In America, some political figures and former presidents praised Chavez for his policies that helped the poor. Chavez was born to a working lower-middle class family before rising up the political scale and staging an unsuccessful coup d'état in 1992, for which he was jailed for two years, but then formed the Venezuelan social democratic party, with which he successfully won the presidency in 1999.

"There are close to two million people in the United States who received free heating assistance, thanks to President Chavez's leadership," said Joseph P. Kennedy II, chairman of nonprofit Citizens Energy.

"Our prayers go out to President Chavez's family, the people of Venezuela, and all who were warmed by his generosity."

Former U.S. President Jimmy Carter added that the Venezuelan president "will be remembered for his bold assertion of autonomy and independence for Latin American governments."

Other voices, however, highlighted the controversies behind Chavez's administration and for his open disdain of unregulated capitalism.

"Chavez openly hated the United States and opposed any effort to spread freedom, democracy and free markets to Latin America," said pro-troops charity group Move America Forward in a statement.

Conservative blogger Jennifer Rubin wrote an op-ed for The Washington Post blasting the support for Chavez and calling him "one of the most noxious figures in the hemisphere" as she accused him of supporting Iran and domestic repression.

"President Obama never bothered to mention Chavez's deplorable record of trying to meddle in and destabilize democratic governments," Rubin wrote. "And then there was his support for terrorist groups."

Rep.

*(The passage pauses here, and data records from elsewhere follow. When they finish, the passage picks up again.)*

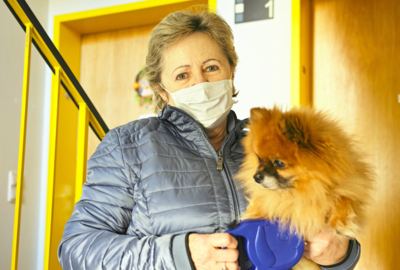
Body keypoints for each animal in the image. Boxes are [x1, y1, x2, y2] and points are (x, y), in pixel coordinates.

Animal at [236, 107, 374, 270]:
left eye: (279, 163)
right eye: (259, 159)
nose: (256, 177)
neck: (303, 190)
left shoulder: (348, 188)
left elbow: (344, 198)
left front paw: (343, 223)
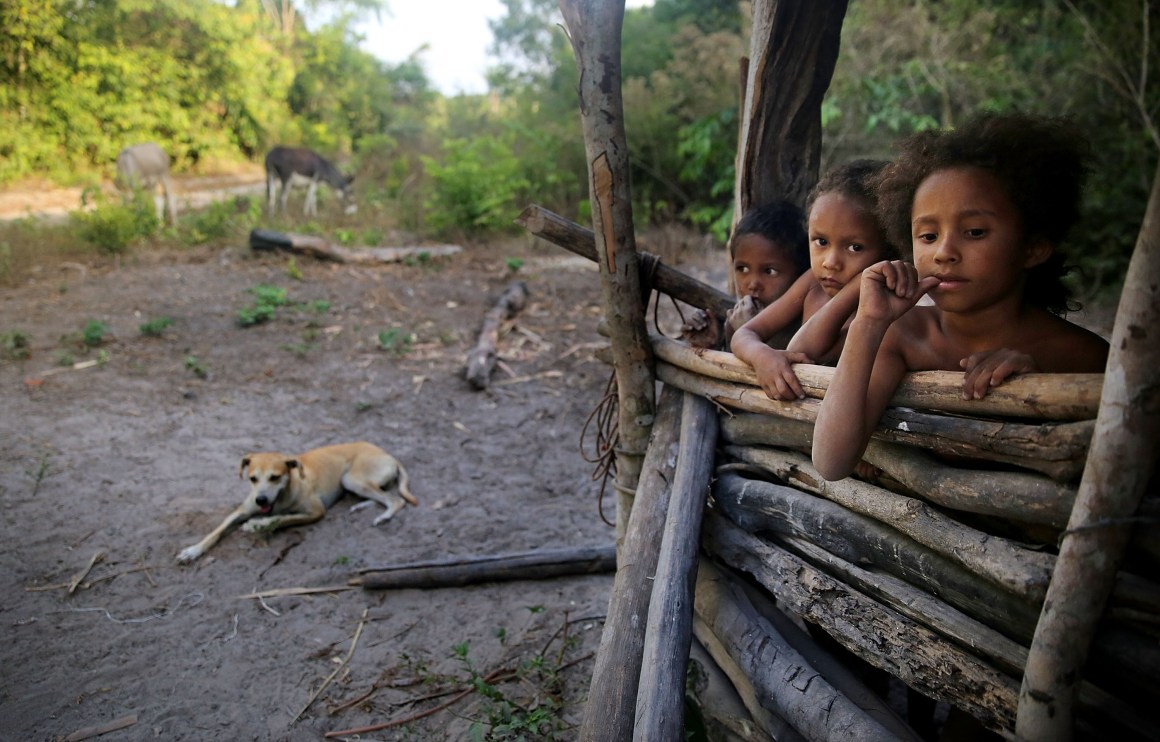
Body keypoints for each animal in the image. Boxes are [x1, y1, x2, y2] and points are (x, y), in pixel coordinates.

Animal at [176, 440, 417, 561]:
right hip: (355, 484)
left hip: (352, 479)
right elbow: (215, 532)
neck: (281, 497)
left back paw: (383, 517)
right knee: (383, 497)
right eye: (252, 478)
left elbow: (283, 519)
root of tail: (388, 454)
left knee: (396, 500)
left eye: (275, 477)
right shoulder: (240, 511)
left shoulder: (316, 512)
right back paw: (360, 506)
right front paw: (193, 550)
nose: (260, 499)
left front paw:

Ed Royce (R-Calif.), chairman of the House Foreign Affairs Committee, agreed that Chavez was a dictator:

"Hugo Chavez was a tyrant who forced the people of Venezuela to live in fear. His death dents the alliance of anti-U.S. leftist leaders in South America. Good riddance to this dictator," Royce said in a statement.

Venezuela Vice President Nicolas Manduro, a candidate to succeed Chavez when a new election is called in 30 days time, told the people that now is the time for love, not violence.

"Let there be no weakness, no violence. Let there be no hate. In our hearts there should only be one sentiment: Love. Love, peace and discipline," Manduro told to a nation in mourning on Wednesday.

Chavez is survived by four children from two marriages, and several grandchildren.